## 阅读短文
----------------------------------------

别看父亲是练武出身,却从来没有与人动过手。二哥没有认真学过武,打架却是常胜将。我与人打架时,经常被人家打得“拳起来伸不开”,因此我最常说的就是:是好老你等着,我去叫我哥来。但他们多是不等的,往往是一边嘴硬一边往家里跑。
记得一次晚上从亲戚家回来的路上,我跟着二哥瞎转。进了一家文具店,伸手从柜台里拿了几支圆珠笔。好快,我迅速接过装进兜里。这里还没高兴完,就又传来那人兜里有几斤粮票差一点就到手了的消息。厉害,我跟着二哥一蹦一跳,心里美。
后来,家里的圆珠笔逐渐多起来了。二哥晚上经常去耍的那家人男女混杂,吃烟喝茶,胡说八道,满嘴放炮。后来就听说男主人因犯了教唆罪被公安局抓起来了,还判了八年刑。经常去他家玩耍的几个大一点的人被居委会教育了。
这个事件父母大概没有察觉,但大哥的政治嗅觉天生敏感,他成功地抓住这个机会对老二进行了面对面,心贴心的关怀和政治辅导员式的谈心。由此可以看出大哥生就一块政治材料,其从政野心暴露无遗。这个有政治癖好加文艺特长的青年人的荣华富贵梦做开了。

----------------------------------------

提取的页面文本数据:

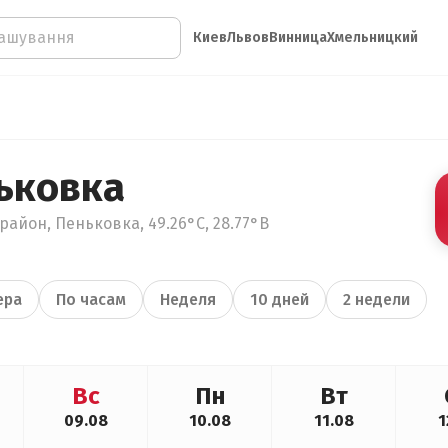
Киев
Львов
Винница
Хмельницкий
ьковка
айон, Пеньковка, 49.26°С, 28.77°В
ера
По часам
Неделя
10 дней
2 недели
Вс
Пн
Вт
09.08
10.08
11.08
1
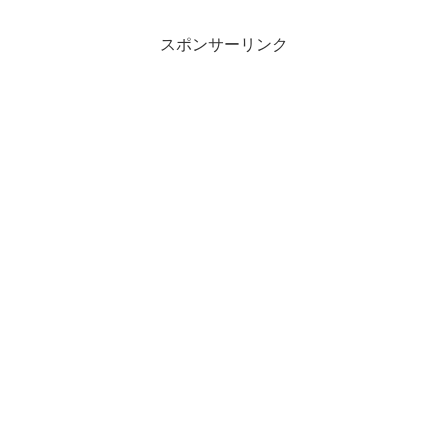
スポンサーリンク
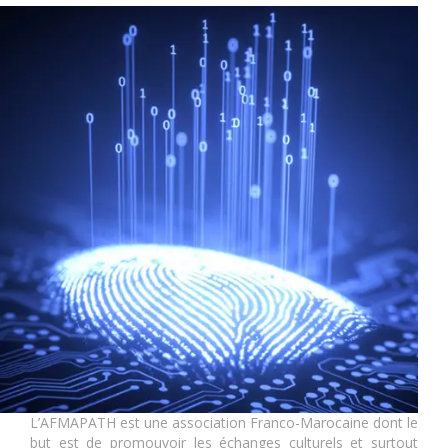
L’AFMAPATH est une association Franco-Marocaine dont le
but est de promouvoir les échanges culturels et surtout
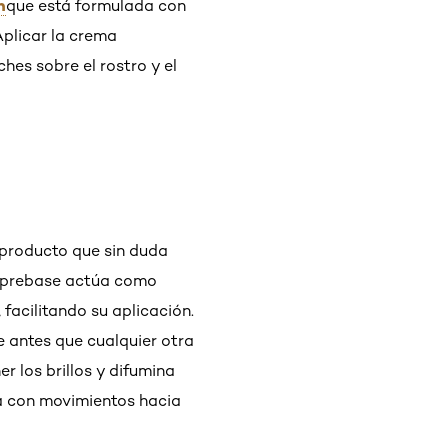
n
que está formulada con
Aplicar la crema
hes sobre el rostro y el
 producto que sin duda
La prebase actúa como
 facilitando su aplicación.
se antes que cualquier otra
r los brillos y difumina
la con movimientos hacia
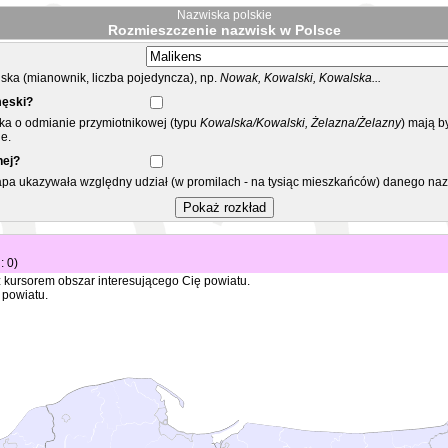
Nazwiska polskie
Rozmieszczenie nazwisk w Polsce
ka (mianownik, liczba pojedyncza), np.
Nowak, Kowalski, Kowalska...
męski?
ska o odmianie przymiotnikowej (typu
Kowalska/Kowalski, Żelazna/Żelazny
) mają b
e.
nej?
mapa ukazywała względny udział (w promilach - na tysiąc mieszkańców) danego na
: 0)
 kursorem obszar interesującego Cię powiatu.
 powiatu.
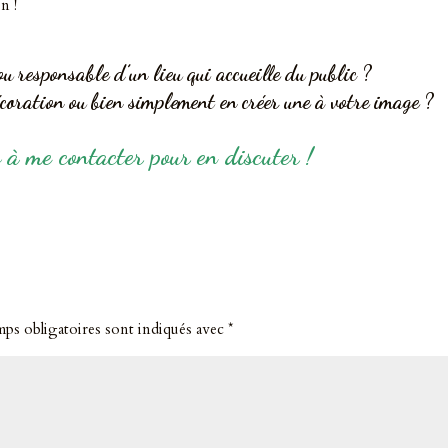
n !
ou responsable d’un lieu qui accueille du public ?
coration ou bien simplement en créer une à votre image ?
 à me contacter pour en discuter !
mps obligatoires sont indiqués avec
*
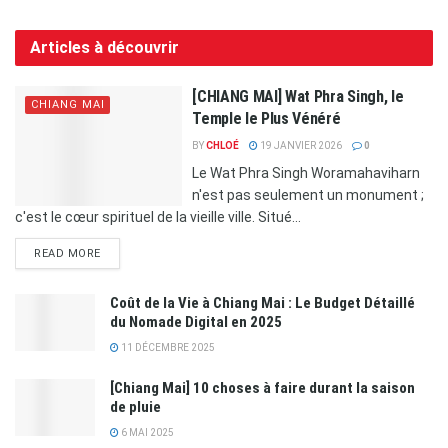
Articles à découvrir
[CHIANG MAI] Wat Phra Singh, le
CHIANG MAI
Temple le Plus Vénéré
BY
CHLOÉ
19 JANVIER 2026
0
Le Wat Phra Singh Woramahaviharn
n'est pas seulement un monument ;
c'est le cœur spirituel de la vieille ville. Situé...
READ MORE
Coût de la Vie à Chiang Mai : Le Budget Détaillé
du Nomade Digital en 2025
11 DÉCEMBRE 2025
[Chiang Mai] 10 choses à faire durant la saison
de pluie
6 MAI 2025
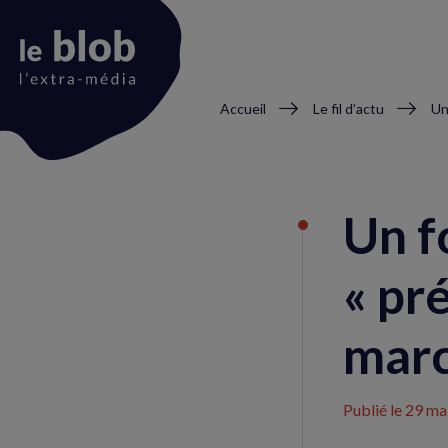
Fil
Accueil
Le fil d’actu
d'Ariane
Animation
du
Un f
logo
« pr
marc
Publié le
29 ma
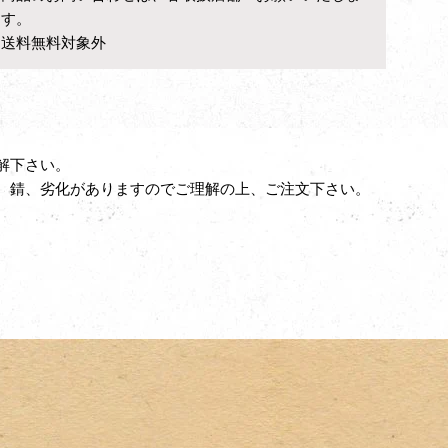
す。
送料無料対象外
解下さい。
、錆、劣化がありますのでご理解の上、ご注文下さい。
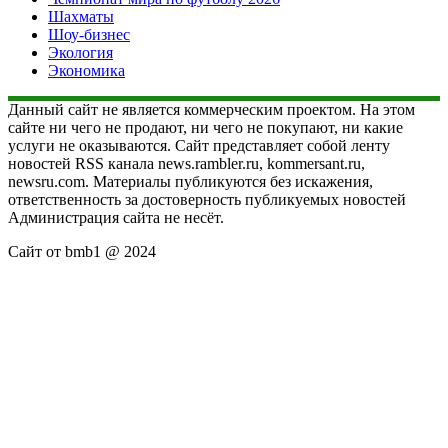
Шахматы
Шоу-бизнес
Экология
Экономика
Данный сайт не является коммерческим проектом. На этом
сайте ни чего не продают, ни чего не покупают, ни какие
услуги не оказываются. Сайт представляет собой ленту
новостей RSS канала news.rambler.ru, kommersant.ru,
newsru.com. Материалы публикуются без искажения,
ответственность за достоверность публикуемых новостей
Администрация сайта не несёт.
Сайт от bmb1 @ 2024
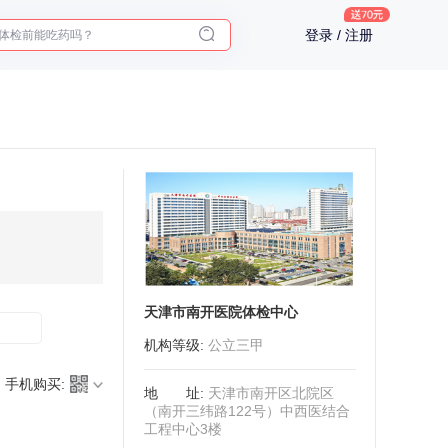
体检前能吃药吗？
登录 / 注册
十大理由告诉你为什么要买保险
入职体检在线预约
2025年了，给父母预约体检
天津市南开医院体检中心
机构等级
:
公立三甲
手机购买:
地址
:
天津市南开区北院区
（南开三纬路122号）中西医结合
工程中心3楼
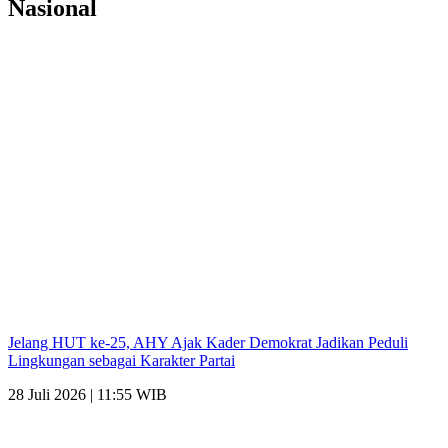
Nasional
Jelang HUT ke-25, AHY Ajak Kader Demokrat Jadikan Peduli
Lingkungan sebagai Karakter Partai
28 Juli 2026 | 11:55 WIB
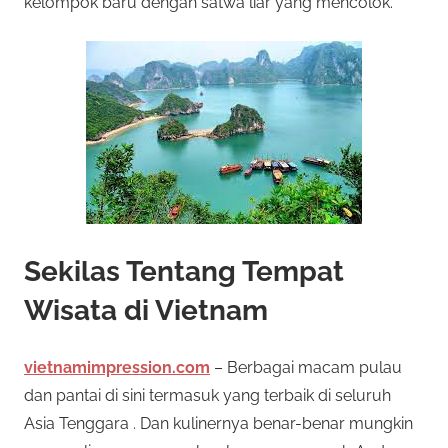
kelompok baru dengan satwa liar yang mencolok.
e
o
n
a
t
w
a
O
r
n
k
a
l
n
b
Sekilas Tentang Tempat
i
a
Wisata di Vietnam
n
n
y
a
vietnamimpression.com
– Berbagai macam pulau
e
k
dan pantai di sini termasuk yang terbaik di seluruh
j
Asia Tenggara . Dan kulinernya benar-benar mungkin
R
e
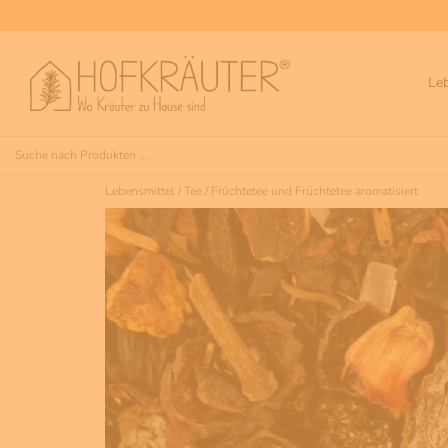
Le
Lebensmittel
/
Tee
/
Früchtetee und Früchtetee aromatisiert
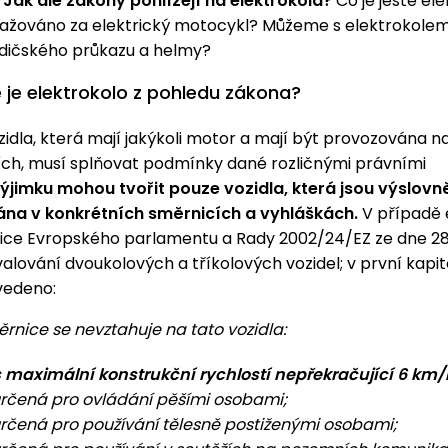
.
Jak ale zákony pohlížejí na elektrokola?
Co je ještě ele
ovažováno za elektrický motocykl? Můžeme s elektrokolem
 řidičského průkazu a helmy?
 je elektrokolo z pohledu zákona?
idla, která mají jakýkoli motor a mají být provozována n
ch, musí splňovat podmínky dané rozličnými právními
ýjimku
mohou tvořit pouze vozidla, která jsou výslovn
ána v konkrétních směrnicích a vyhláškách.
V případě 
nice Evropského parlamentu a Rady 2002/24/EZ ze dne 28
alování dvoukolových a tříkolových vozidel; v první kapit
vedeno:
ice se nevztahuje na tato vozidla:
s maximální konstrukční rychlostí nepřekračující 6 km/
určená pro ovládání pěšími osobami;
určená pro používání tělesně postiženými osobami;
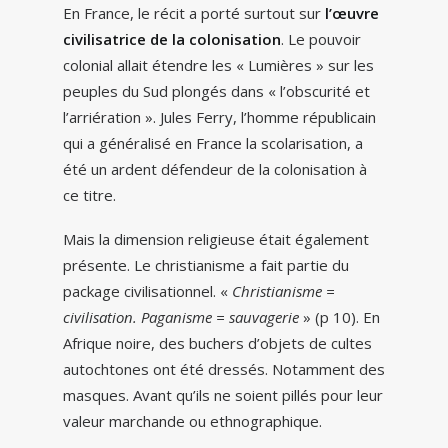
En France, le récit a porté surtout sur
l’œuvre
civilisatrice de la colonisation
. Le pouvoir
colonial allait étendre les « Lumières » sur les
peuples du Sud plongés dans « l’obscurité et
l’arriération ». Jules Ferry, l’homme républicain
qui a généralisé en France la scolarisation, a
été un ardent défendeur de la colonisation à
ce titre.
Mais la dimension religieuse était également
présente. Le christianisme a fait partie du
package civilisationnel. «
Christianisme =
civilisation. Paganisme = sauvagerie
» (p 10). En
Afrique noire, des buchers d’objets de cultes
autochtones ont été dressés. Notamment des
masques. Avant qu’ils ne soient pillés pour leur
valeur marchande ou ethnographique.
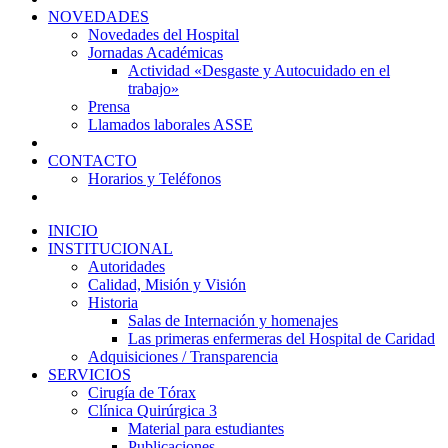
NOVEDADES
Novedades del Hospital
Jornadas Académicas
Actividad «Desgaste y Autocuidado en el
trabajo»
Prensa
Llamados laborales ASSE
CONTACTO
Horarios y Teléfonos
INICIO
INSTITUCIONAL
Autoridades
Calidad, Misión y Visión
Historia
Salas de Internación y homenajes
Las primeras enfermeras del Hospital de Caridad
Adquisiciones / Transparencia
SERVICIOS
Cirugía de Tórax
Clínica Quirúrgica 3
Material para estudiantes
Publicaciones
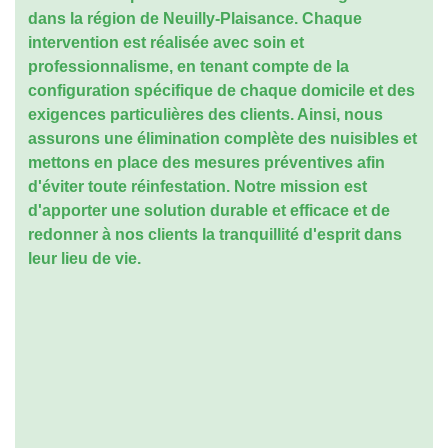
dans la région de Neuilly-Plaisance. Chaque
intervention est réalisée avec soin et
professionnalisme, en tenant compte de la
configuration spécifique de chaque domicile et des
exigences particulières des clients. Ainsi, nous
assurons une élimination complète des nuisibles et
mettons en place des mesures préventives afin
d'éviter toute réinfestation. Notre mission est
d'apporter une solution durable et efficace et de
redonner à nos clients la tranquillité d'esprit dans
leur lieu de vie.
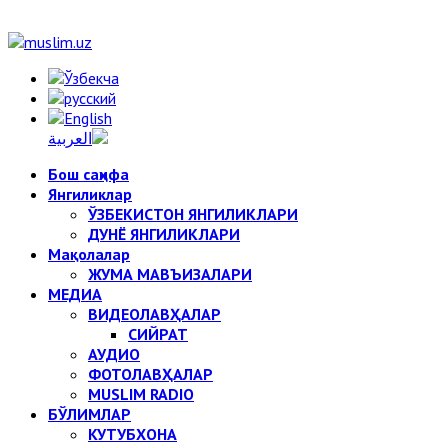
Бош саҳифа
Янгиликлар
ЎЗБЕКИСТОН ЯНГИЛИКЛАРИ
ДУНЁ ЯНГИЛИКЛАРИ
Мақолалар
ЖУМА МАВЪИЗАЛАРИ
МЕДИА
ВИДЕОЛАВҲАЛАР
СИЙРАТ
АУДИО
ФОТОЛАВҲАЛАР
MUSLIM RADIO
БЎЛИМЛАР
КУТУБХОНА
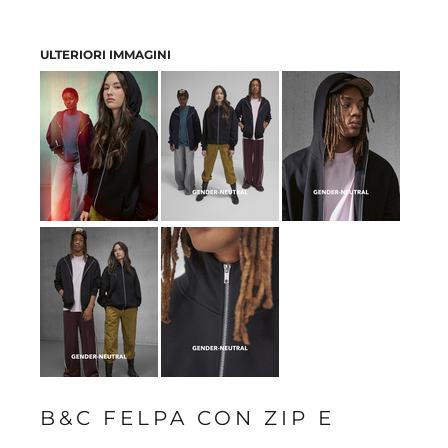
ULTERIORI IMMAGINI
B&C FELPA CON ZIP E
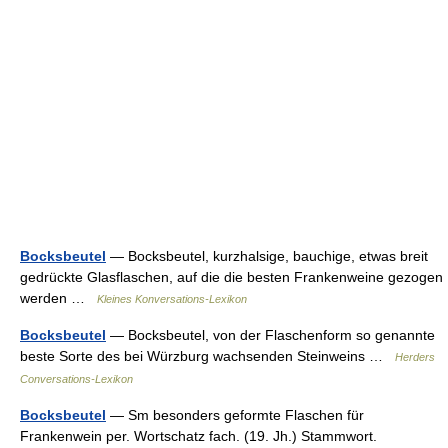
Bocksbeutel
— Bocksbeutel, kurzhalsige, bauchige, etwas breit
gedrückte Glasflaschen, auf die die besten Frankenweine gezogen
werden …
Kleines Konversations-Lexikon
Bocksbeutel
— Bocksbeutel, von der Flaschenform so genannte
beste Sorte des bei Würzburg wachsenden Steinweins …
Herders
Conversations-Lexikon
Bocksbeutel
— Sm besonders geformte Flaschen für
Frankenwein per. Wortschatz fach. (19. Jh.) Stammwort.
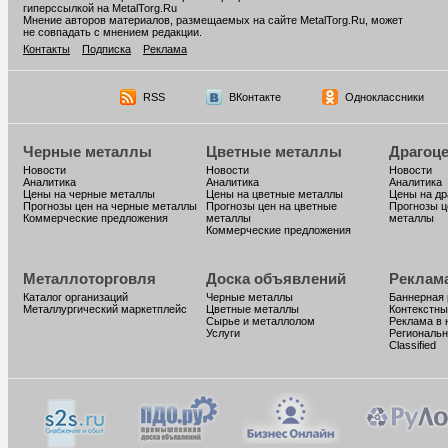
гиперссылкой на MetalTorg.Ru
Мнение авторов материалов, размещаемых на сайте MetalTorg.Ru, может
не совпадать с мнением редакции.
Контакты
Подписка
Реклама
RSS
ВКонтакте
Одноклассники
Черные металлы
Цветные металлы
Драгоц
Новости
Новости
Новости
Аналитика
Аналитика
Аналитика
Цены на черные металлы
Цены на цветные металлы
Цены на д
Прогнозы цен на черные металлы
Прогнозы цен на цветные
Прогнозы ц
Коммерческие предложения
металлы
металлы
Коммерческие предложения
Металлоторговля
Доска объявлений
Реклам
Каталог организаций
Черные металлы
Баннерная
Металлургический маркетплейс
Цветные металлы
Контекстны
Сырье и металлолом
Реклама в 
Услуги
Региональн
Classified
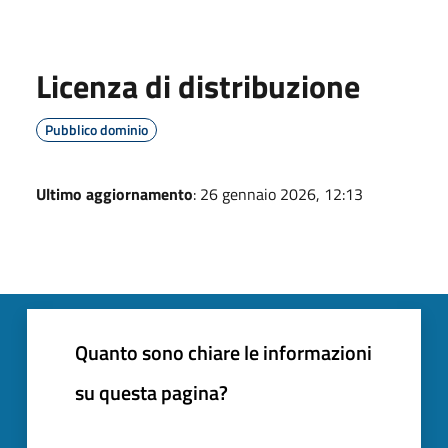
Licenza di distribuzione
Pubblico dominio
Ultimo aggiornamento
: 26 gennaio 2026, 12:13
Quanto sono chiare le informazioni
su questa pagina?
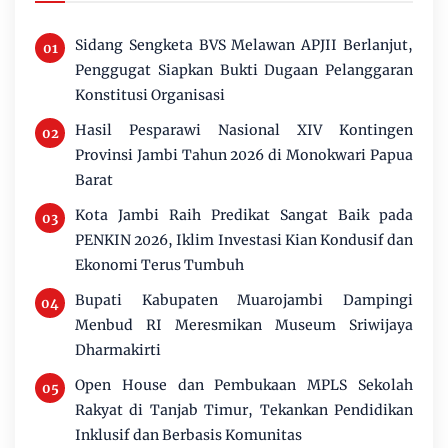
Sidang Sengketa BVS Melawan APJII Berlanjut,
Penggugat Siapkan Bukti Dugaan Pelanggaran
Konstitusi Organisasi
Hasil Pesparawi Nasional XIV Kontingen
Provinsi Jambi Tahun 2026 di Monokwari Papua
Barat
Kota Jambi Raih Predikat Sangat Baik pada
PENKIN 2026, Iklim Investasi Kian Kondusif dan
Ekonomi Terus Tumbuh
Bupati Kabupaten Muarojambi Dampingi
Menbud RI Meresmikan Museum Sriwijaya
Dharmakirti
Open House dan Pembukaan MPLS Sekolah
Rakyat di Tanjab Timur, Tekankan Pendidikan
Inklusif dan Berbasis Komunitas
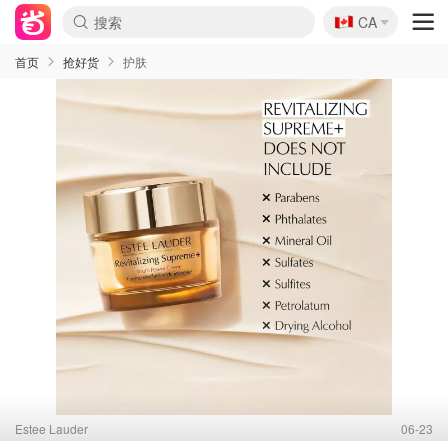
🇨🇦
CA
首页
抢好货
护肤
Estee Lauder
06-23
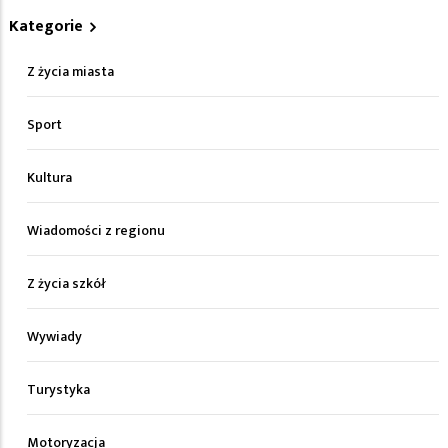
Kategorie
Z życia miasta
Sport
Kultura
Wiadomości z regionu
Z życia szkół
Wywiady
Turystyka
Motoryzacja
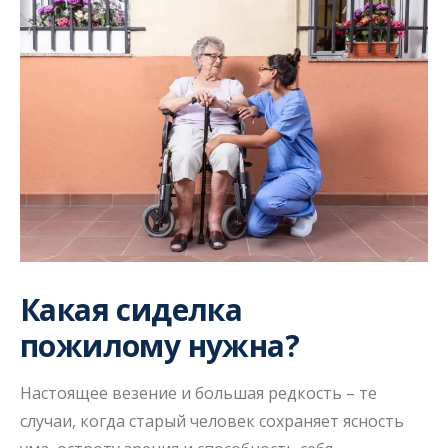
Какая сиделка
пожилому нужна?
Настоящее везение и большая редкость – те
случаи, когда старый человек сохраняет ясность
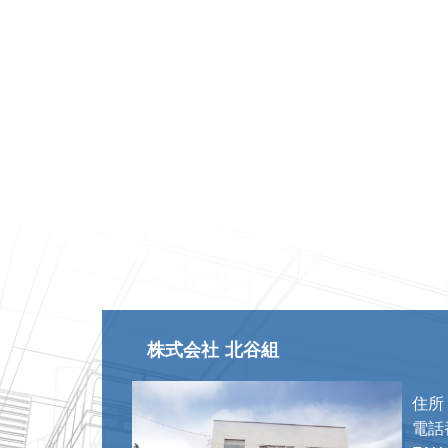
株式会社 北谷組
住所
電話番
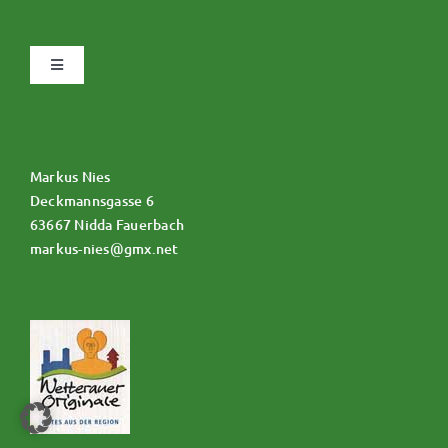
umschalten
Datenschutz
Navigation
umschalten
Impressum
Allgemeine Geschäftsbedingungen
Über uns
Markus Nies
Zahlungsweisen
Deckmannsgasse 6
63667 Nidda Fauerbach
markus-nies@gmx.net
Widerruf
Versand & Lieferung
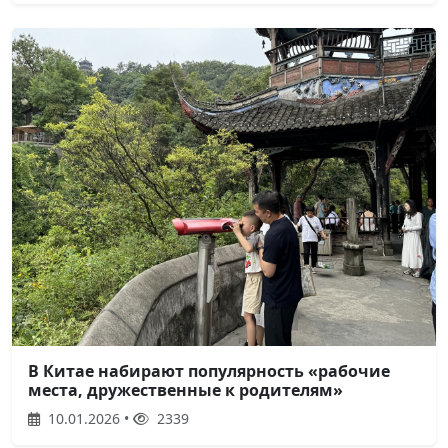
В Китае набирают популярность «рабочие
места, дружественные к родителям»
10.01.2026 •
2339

----------------------------------------

## 练习任务
a – 根据阅读短文回答下列问题：
(i) 父亲是什么出身？
(ii) 那家的男主人被判了几年刑？
(iii) 经常去他家玩耍的几个大一点的人被谁教育了？
b – 从记录中挑出所有含有字符串“surtout”的行，大小写须完全一致。

## 练习答案
a –
(i) 练武出身。
(ii) 八年。
(iii) 居委会。

b –
but est de promouvoir les échanges culturels et surtout
En France, le récit a porté surtout sur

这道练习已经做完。